I have been doing some research in cross breeding of Phaius.. I know you can breed with Calanthe, but has anyone tried with Cymbidiums? I was looking at Santa Barbara Orchid Estate and found this:
http://www.sborchid.com/plantdisplay.php?ocode=CBO2092

Tom


----------



## Shiva (Apr 4, 2011)

That's the only one known in more than a hundred years. That must mean something. Originally made in 1902 the parents are said to be Cym. iridioides x Phaius. tankervilleae. I wonder if the SBOE plant is a division of the original plant or a repeat of that cross.


----------



## Brian Monk (Apr 4, 2011)

That is terribly cool. I grow with Milton Carpenter, who originated many of the heat-tolerant breeding lines in teh backgrounds of today's plants. As far as I know, he has tried the occasional cross, but never made one that took.


----------



## Shiva (Apr 4, 2011)

Shiva said:


> That's the only one known in more than a hundred years. That must mean something. Originally made in 1902 the parents are said to be Cym. iridioides x Phaius. tankervilleae. I wonder if the SBOE plant is a division of the original plant or a repeat of that cross.

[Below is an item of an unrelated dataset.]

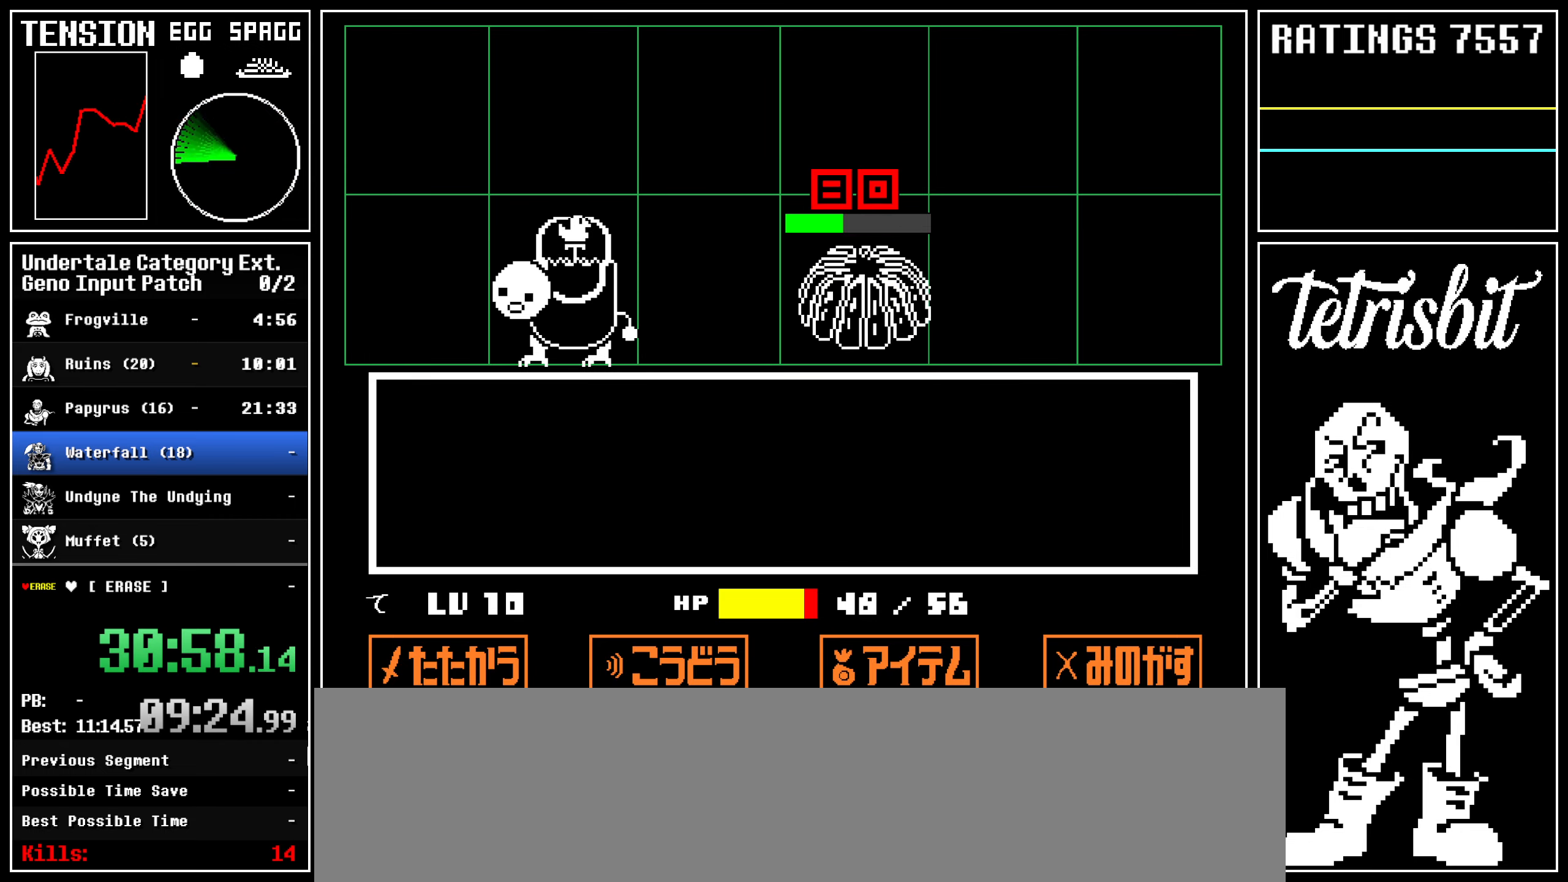
{"keys": ["return"], "events": [[50, "z", "up"], [67, "return", "down"], [100, "return", "up"], [150, "z", "down"], [200, "z", "up"], [217, "return", "down"], [233, "return", "up"], [267, "z", "down"], [333, "z", "up"], [350, "return", "down"], [383, "return", "up"], [400, "z", "down"], [467, "z", "up"], [500, "return", "down"]]}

I am mistaken: there is also Phcym. Yellow Bird (Phaius. tankervilleae x Cym. Golden Elf registered in 1994.


----------



## Dido (Apr 4, 2011)

would be interesting to have a phaius with a cold growing cymbidium

But did you tried Phaius with frost hardy calanthe.

would be nice to have a Phaius growing outside. 

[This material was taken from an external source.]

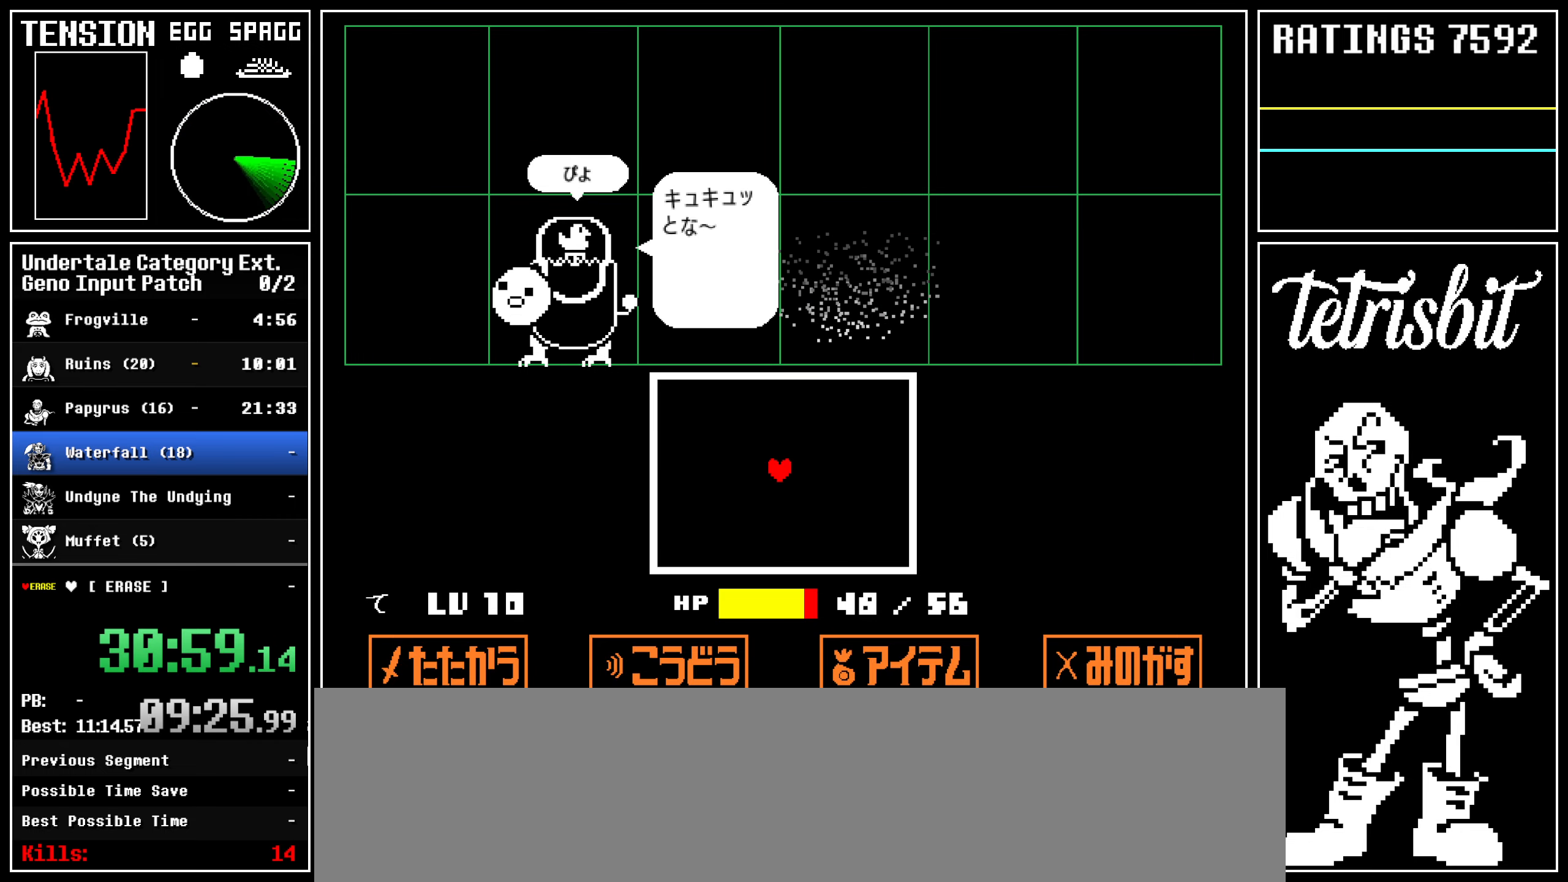
{"keys": [], "events": [[17, "z", "up"], [50, "return", "down"], [67, "return", "up"], [83, "z", "down"], [167, "return", "down"], [217, "return", "up"], [267, "z", "up"]]}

Have a flowering calnthe but no pollen of phaius.


----------



## NYEric (Apr 4, 2011)

different!


----------



## tocarmar (Apr 4, 2011)

I don't have a cold hardy Calanthe!! I have a Phaius in spike!!


----------



## s1214215 (Apr 4, 2011)

I have put pollen on Phaius tankervillae from Cym Golden Elf, Cym. Golden Vanguard, Spathoglottis Lion of Singapore, Calanthe rosea and Grammatophyllum speciosum. All pods took except the Calanthe and the Gramattophyllum. Sadly the spike rotted at the base before the pods were ready and I never got them to flask.

The reverse crosses took pods on the Spathoglottis, and Cym Golden Elf, but the Cym pods aborted after a month. The Spathoglottis held, but no results out of the lab in Bangkok. I dont think it was an infertility issue as Spathophaius has been made in the past with S. plicata and P. tankervillae. But the lab more likely, who tried too tell me the seed in the green pod was too old. I think they just didnt want to do flask it. Spatho also took pods with the Grammatophyllum, but no germination.

Brett


----------



## PaphMadMan (Apr 4, 2011)

Shiva said:


> I am mistaken: there is also Phcym. Yellow Bird (Phaius. tankervilleae x Cym. Golden Elf registered in 1994.



A third Phaiocymbidium was registered in 1999, Lloyd Alfred Southwood (Phcym. Yellow Bird x Phaius Gravesiae). It suggests that while the first generation Phaius x Cymbidium hybrids aren't easy, at least you aren't necessarily at a sterile dead end. 

From a classic plant breeding perspective it might be productive to start with tetraploids. Or start with an intergeneric hybrid of known fertility (Cymphiella x Phaius, Phaiocalanthe x Cymbidium, Gastrophaius x Cymbidium) or simply Cymbidium hybrid x Phaius species or Phaius hybrid x Cymbidium species. Sometimes hybrids are more accepting of 'foreign' pollen .


----------



## Brian Monk (Apr 4, 2011)

I have a Gastrophaius in bloom right now, and an incredible amount of deep red Cym pollen. I will probably make some kind of cross this week, as I am now very curious.

I wonder if the difference in time to seed formation makes a difference in this kind of breeding. For example, if Phaius makes seed in a short period of time, vs. Cymbdiums which take a long time. What if the Phaius aborts the inflorescence before the seed is ready?

Lastly, it doesn't surprise me that Golden Elf aborted seed pods, as this plant and its parent ensifolium are notoriously difficult to breed with.


----------



## Scooby5757 (Apr 5, 2011)

It seems, though im not completely sure, that a Phaius tank x Bletilla ocheracea took last week.


----------



## s1214215 (Apr 5, 2011)

Hi Ty

That wouldnt surprise me. Bletilla has crossed to Arundina and Pleione (both results intermediate between parents). Both are supposed to have been crossed with Coelogyne. Coelogyne and Pleione to Cymbidum.. So who knows. Mind you some were never registered I was told as they turned out to be poor plants, not easy bloomers and not all that worthwhile

Still, its worth trying.

Brett


----------